The impact of this revolution on our understanding of the old century was not that it revealed the full extent of Communist crime: this had long been no mystery to researchers who really wanted to know. The impact came, rather, from the liberating effect that the system's universal failure had on Western minds: It at last became possible to discuss Communism's record realistically and yet remain in good taste. Hence, the 1930s' inclination to compare it with Communism's fascist adversary inevitably returned. The publication of The Black Book of Communism in 1997 was the boldest and most systematic expression of this change.
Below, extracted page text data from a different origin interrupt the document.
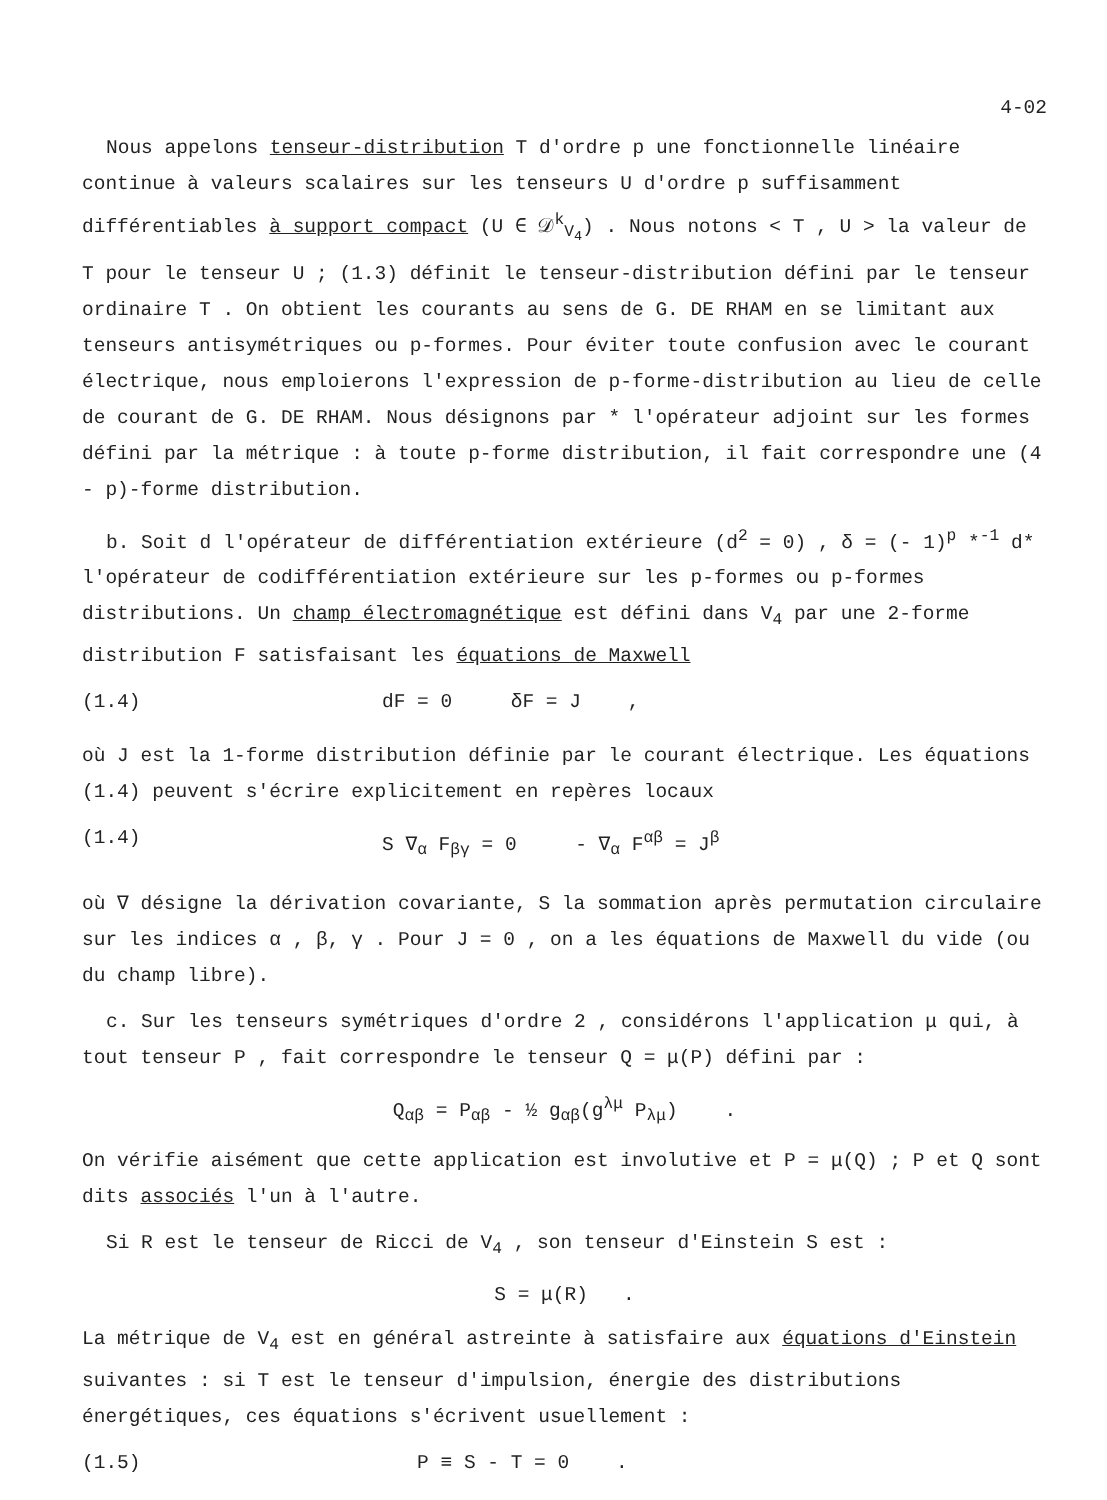4-02
Nous appelons tenseur-distribution T d'ordre p une fonctionnelle linéaire continue à valeurs scalaires sur les tenseurs U d'ordre p suffisamment différentiables à support compact (U ∈ 𝒟<sup>k</sup><sub>V<sub>4</sub></sub>) . Nous notons < T , U > la valeur de T pour le tenseur U ; (1.3) définit le tenseur-distribution défini par le tenseur ordinaire T . On obtient les courants au sens de G. DE RHAM en se limitant aux tenseurs antisymétriques ou p-formes. Pour éviter toute confusion avec le courant électrique, nous emploierons l'expression de p-forme-distribution au lieu de celle de courant de G. DE RHAM. Nous désignons par * l'opérateur adjoint sur les formes défini par la métrique : à toute p-forme distribution, il fait correspondre une (4 - p)-forme distribution.
b. Soit d l'opérateur de différentiation extérieure (d<sup>2</sup> = 0) , δ = (- 1)<sup>p</sup> *<sup>-1</sup> d* l'opérateur de codifférentiation extérieure sur les p-formes ou p-formes distributions. Un champ électromagnétique est défini dans V<sub>4</sub> par une 2-forme distribution F satisfaisant les équations de Maxwell
(1.4) dF = 0 δF = J ,
où J est la 1-forme distribution définie par le courant électrique. Les équations (1.4) peuvent s'écrire explicitement en repères locaux
(1.4) S ∇<sub>α</sub> F<sub>βγ</sub> = 0 - ∇<sub>α</sub> F<sup>αβ</sup> = J<sup>β</sup>
où ∇ désigne la dérivation covariante, S la sommation après permutation circulaire sur les indices α , β, γ . Pour J = 0 , on a les équations de Maxwell du vide (ou du champ libre).
c. Sur les tenseurs symétriques d'ordre 2 , considérons l'application μ qui, à tout tenseur P , fait correspondre le tenseur Q = μ(P) défini par :
Q<sub>αβ</sub> = P<sub>αβ</sub> - ½ g<sub>αβ</sub>(g<sup>λμ</sup> P<sub>λμ</sub>) .
On vérifie aisément que cette application est involutive et P = μ(Q) ; P et Q sont dits associés l'un à l'autre.
Si R est le tenseur de Ricci de V<sub>4</sub> , son tenseur d'Einstein S est :
S = μ(R) .
La métrique de V<sub>4</sub> est en général astreinte à satisfaire aux équations d'Einstein suivantes : si T est le tenseur d'impulsion, énergie des distributions énergétiques, ces équations s'écrivent usuellement :
(1.5) P ≡ S - T = 0 .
A work of solid scholarship, its greatest originality was to treat the subject of Communist crime not just in terms of the Soviet case, but of Communism worldwide. In this perspective, of course, Communism turned out to be far bloodier than Nazism, totaling roughly 85-100 million as opposed to 20-30 million victims, depending on who is counting and what manner of death is being considered.

Moreover, this unavoidable--and to most people startling--fact raises the question of whether such a quantitative difference translates into a qualitative difference in the degrees of evil embodied by the two systems. At the same time, the geographical extension of the problem affected existing arguments for distinguishing, or conflating, the two systems, in particular as regards the viability of the concept "generic Communism." Is urban, European Communism comparable to rural, Asian Communism? Must generic Communism therefore be broken down, once again, into more basic national and cultural units? Or does the already-noted fact that Communist leaders everywhere were neither workers nor peasants but intellectuals outweigh this sociological consideration? There indeed exists a human bridge between the Red East and its Western godfather: Zhou En-lai embraced Communism in France in 1921, and Ho Chi Minh and Pol Pot were members of the French Communist Party in Stalin's time.